June saw the first public release of new PMI data for Australia, compiled by IHS Markit on behalf of Commonwealth Bank. The data reveal an economy gaining growth momentum at the end of a solid second quarter.
Australia marks the 39th country covered by the global PMI series from IHS Markit and the 13th national or regional PMI in the Asia Pacific region.
Two monthly surveys are in fact produced, covering manufacturing and services, with data first collected in May 2016. A GDP weighted average of the two surveys' indices provides a series of indicators on the overall health of the Australian economy, including barometers of GDP, export, order book, inventory, employment and inflation trends.
As with all PMI surveys, readings above 50.0 signal an improvement in business activity on the previous month while readings below 50.0 show a deterioration.
After adjusting for seasonality, the Commonwealth Bank Composite PMI improved to 57.2 in June, up from 55.2 in May. The manufacturing and service sectors both recorded stronger growth in activity during the month, in both instances driven higher by increased inflows of new work.
At 56.8, the second quarter average composite PMI reading is up slightly on 56.6 seen in the first quarter, and therefore points to slightly faster economic growth.
The economy grew 0.3% in the first quarter, according to the Australian Bureau of Statistics, much weaker than the 1.1% rise seen in the final three months of 2016.
Firms meanwhile continued to take on extra staff in healthy numbers, the overall rate of job creation holding close to the average seen over the past 12 months, albeit down slightly on earlier in the year.

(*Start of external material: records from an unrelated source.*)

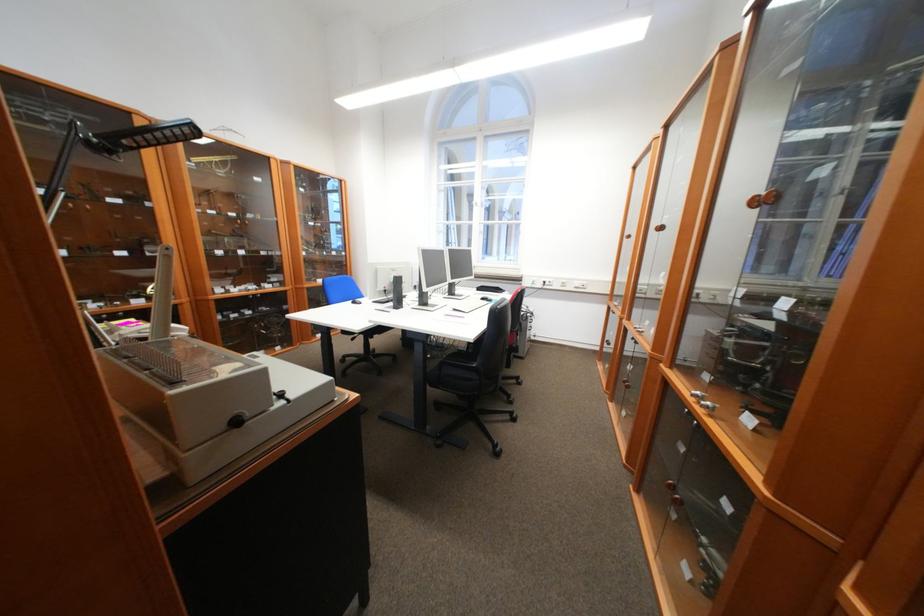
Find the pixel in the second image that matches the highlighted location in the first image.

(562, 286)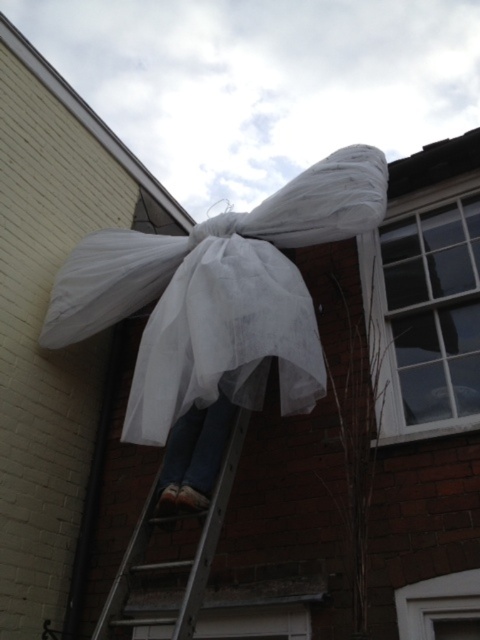
Question: Is white sheer fabric at upper center smaller than silver metallic ladder at center?

Choices:
 (A) yes
 (B) no

Answer: (B)

Question: Is white sheer fabric at upper center to the left of silver metallic ladder at center from the viewer's perspective?

Choices:
 (A) no
 (B) yes

Answer: (A)

Question: Is white sheer fabric at upper center thinner than silver metallic ladder at center?

Choices:
 (A) yes
 (B) no

Answer: (B)

Question: Which point is closer to the camera taking this photo?

Choices:
 (A) (83, 328)
 (B) (192, 612)

Answer: (B)

Question: Which point is farther from the camera taking this photo?

Choices:
 (A) (365, 154)
 (B) (194, 573)

Answer: (A)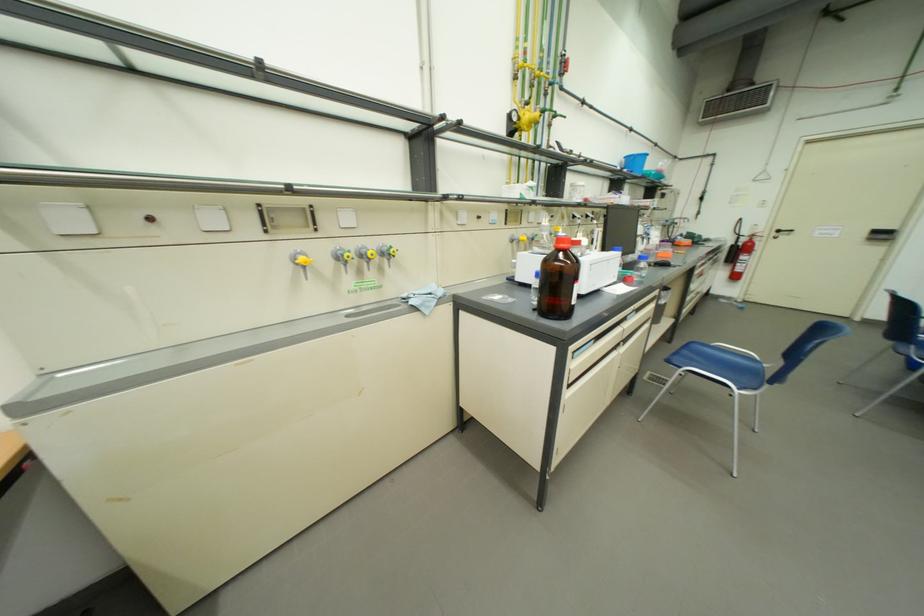
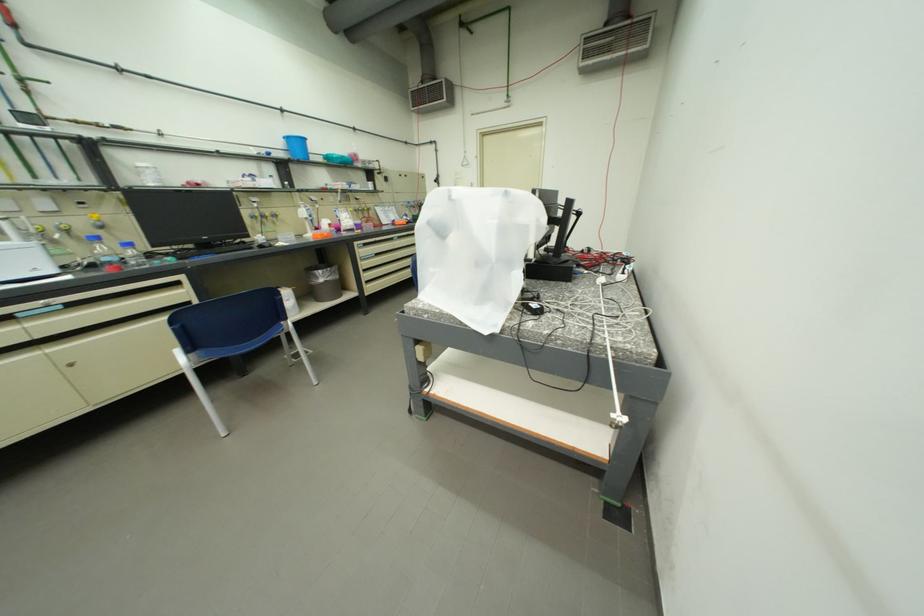
Question: The images are taken continuously from a first-person perspective. In which direction are you moving?

Choices:
 (A) Left
 (B) Right
 (C) Forward
 (D) Backward

Answer: (B)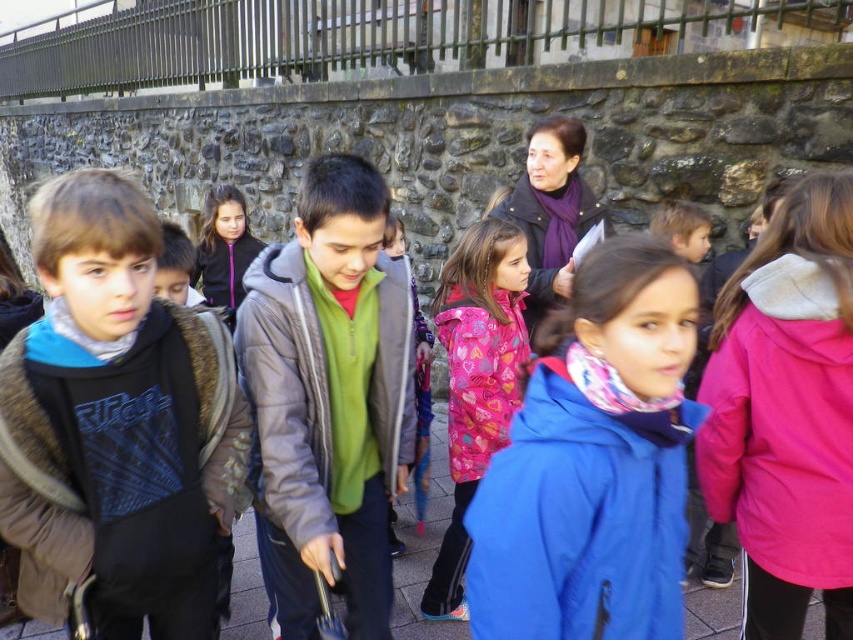
You are a photographer standing near the camera. You want to take a photo of the pink fleece jacket at center without moving the camera. Is the jacket within the camera lens range of 5 meters?

The pink fleece jacket at center and camera are 4.00 meters apart, so yes, the jacket is within the 5 meters camera lens range.

You are standing at the origin point of the image. Which object is located at the coordinates point [329,396]?

The green fleece jacket at center is located at point [329,396].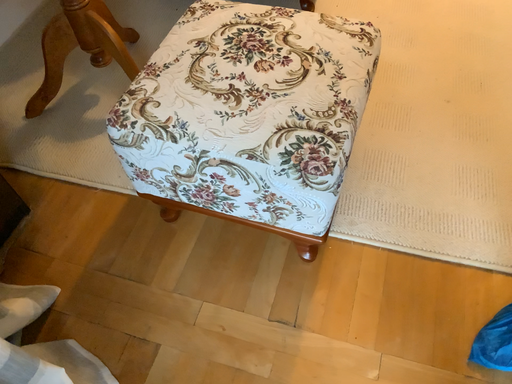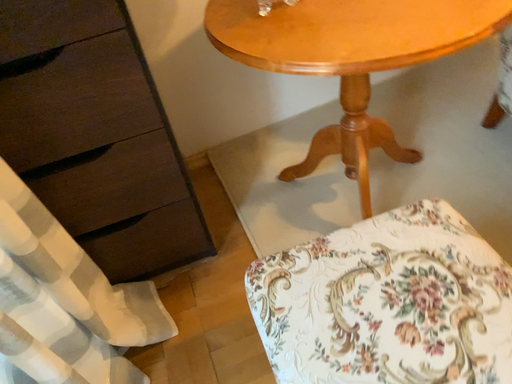
Question: Which way did the camera rotate in the video?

Backlogs of work nevertheless continued to rise in both manufacturing and services in a sign that operating capacity continued to be stretched despite the increased payroll numbers.
There was some respite on the inflation side, however, as input costs rose at the slowest rate seen in the history of the survey, down largely compared to earlier in the year in reflection of lower global commodity prices, especially oil.
Average prices charged for goods and services rose only modestly as a result of the reduced upward pressure on costs, the rate of increase having cooled markedly from April's recent peak.
The robust PMI readings so far this year therefore suggest the economy has retained more growth momentum than indicated by the official data. The forward-looking indicators are also sending encouraging signals. Companies' expectations about future output rose in June to the highest since survey data were first collected.
The latest service sector survey found that 70% of businesses are forecasting growth in the coming year. Organic company expansion, better economic conditions and increased marketing are all expected to bolster activity over the coming 12 months.
Similarly, around two-thirds of manufacturing survey respondents anticipate higher output over the coming year. Panellists widely expect to see organic growth, new product introductions and firmer demand in coming months.
The positive outlook tallies with recent upbeat rhetoric from the Reserve Bank of Australia, which held interest rates steady at its last meeting on signs of weaker growth at the start of the year, but noted that "economic growth is still expected to increase gradually over the next couple of years to a little above 3 per cent".
One of the advantages of the IHS Markit data is that all PMI surveys around the world are compiled using the same methodology, making it easy to make international comparisons. For example, so far in the second quarter, the strong performance of the Commonwealth Bank PMI for manufacturing means Australia has notched up the fifth strongest performance of all countries surveyed in the second quarter. The robust performance contrasts with weaker trends seen in many other countries in the Asia Pacific region, notably China, where manufacturing is struggling to expand.
In contrast, European economies are faring especially well so far this year, enjoying one of the best growth spells seen since the global financial crisis.